Por fim, repita-se: é preciso admitir e reafirmar, sempre, que a pessoa do condenado jamais perderá sua natureza humana e por este motivo será sempre merecedora de irrestrito respeito em seus diretos e garantias fundamentais. Este salto ético já foi dado e o atual padrão de civilidade assim exige, bem como a humanidade em paz agradece.

Ex positis:

Por estarem presentes os requisitos para o deferimento do pretendido, com base no art. 117, inciso II (doença grave), art. 114, parágrafo único e art. 115, todos da LEP, c/c art. 317 e art.318, II, ambos do CPP, por analogia,DEFIRO A PRISÃO DOMICILIAR favor da reeducanda B.E.R., na seguintes condições: (1) recolhimento domiciliar em período integral, autorizando-se apenas eventuais saídas para acompanhamento da gestação e tratamento de saúde; (2) comparecimento em Juízo sempre que requisitado e (3) comunicação prévia de mudança de endereço. Deverá ainda a reeducanda informar seu endereço residencial no prazo de 10 dias.

Cientifique-se o Assistente Social do Juízo.

Requisite-se a imediata apresentação em Juízo.

Intimem-se e comunique-se à Administração do ergástulo. Expeça-se o termo respectivo.

2. Manutenção da prisão domiciliar após o nascimento do infante:

Considerando a previsão para nascimento do infante em 7.2.2016 (fl. 217), aguarde-se até março/2016. Após, proceda-se ao estudo social, que deverá abranger a (im)prescindibilidade da reeducanda aos cuidados especiais do bebê.

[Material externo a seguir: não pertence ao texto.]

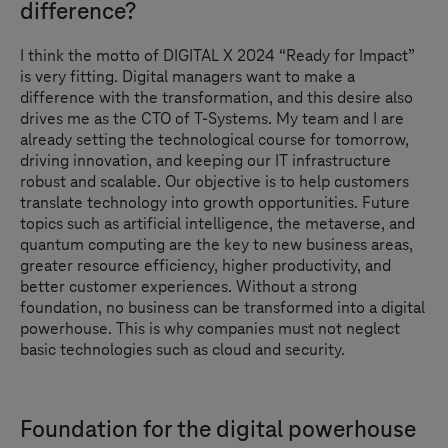
difference?
I think the motto of
DIGITAL X
2024 “Ready for Impact”
is very fitting. Digital managers want to make a
difference with the transformation, and this desire also
drives me as the CTO of
T-Systems
. My team and I are
already setting the technological course for tomorrow,
driving innovation, and keeping our IT infrastructure
robust and scalable. Our objective is to help customers
translate technology into growth opportunities. Future
topics such as artificial intelligence, the metaverse, and
quantum computing are the key to new business areas,
greater resource efficiency, higher productivity, and
better customer experiences. Without a strong
foundation, no business can be transformed into a digital
powerhouse. This is why companies must not neglect
basic technologies such as cloud and security.
Foundation for the digital powerhouse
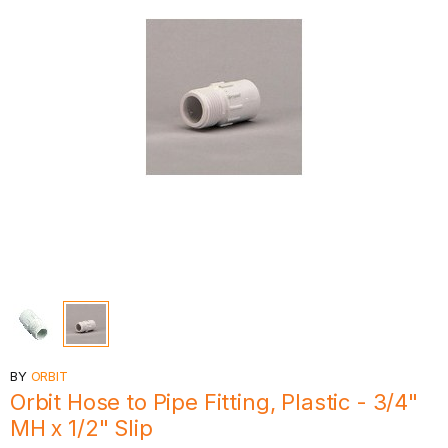
BY
ORBIT
Orbit Hose to Pipe Fitting, Plastic - 3/4"
MH x 1/2" Slip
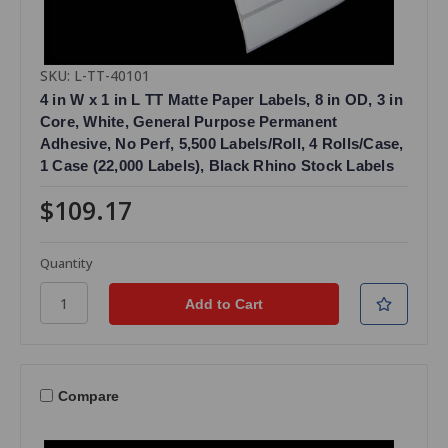
SKU: L-TT-40101
4 in W x 1 in L TT Matte Paper Labels, 8 in OD, 3 in
Core, White, General Purpose Permanent
Adhesive, No Perf, 5,500 Labels/Roll, 4 Rolls/Case,
1 Case (22,000 Labels), Black Rhino Stock Labels
$109.17
Quantity
Compare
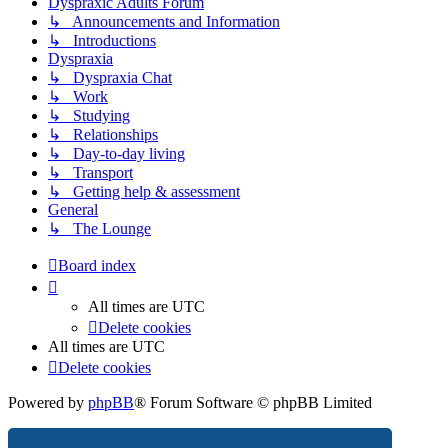
Dyspraxic Adults Forum
↳ Announcements and Information
↳ Introductions
Dyspraxia
↳ Dyspraxia Chat
↳ Work
↳ Studying
↳ Relationships
↳ Day-to-day living
↳ Transport
↳ Getting help & assessment
General
↳ The Lounge
Board index
All times are
UTC
Delete cookies
All times are
UTC
Delete cookies
Powered by
phpBB
® Forum Software © phpBB Limited
Privacy
|
Terms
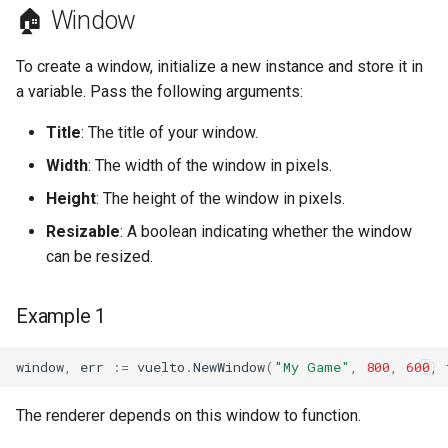
🏠 Window
Example Usage
To create a window, initialize a new instance and store it in
a variable. Pass the following arguments:
Title
: The title of your window.
Width
: The width of the window in pixels.
Height
: The height of the window in pixels.
Resizable
: A boolean indicating whether the window
can be resized.
Example 1
window
,
err
:=
vuelto
.
NewWindow
(
"My Game"
,
800
,
600
,
The renderer depends on this window to function.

Juntada o documento, vista ao Ministério Público e, sucessivamente, à defesa. Prazo: 5 dias.

3. Falta grave – não retorno de saída temporária:

Designo audiência de justificação para o dia 15.1.2016 às 14h30min.

Intime-se a defesa constituída para manifestar-se, querendo, em 5 dias.

Intime-se a reeducanda por ocasião da assinatura do termo de compromisso da prisão domiciliar (item 1 supra).

4. Oportunamente, resolvida a questão disciplinar, será deliberado sobre prognóstico de eventuais benefícios.

Joinville (SC), 02 de dezembro de 2015.

João Marcos Buch

Juiz de Direito

Notas e Referências:

[1] MELLO, Daniela Canazaro de. A prisão feminina : gravidez e maternidade : um estudo da realidade em Porto Alegre – RS/Brasil e Lisboa/Portugal – Porto Alegre, 2014. Disponível em: Acesso em: 2.dez.2015.

[2] FARIAS, Cristiano Chaves de. A Possibilidade de Prestação de Contas dos Alimentos na Perspectiva da Proteção Integral Infanto-juvenil. Ano de 2010. Disponível em: http://www.ibdfam.org.br/?artigos&artigo=582.

[3] BOITEUX, Luciana et alli. Mulheres e crianças encarceradas: um estudo jurídico-social sobre a experiência da maternidade no sistema prisional do Rio de Janeiro. RJ: LADIH, 2015.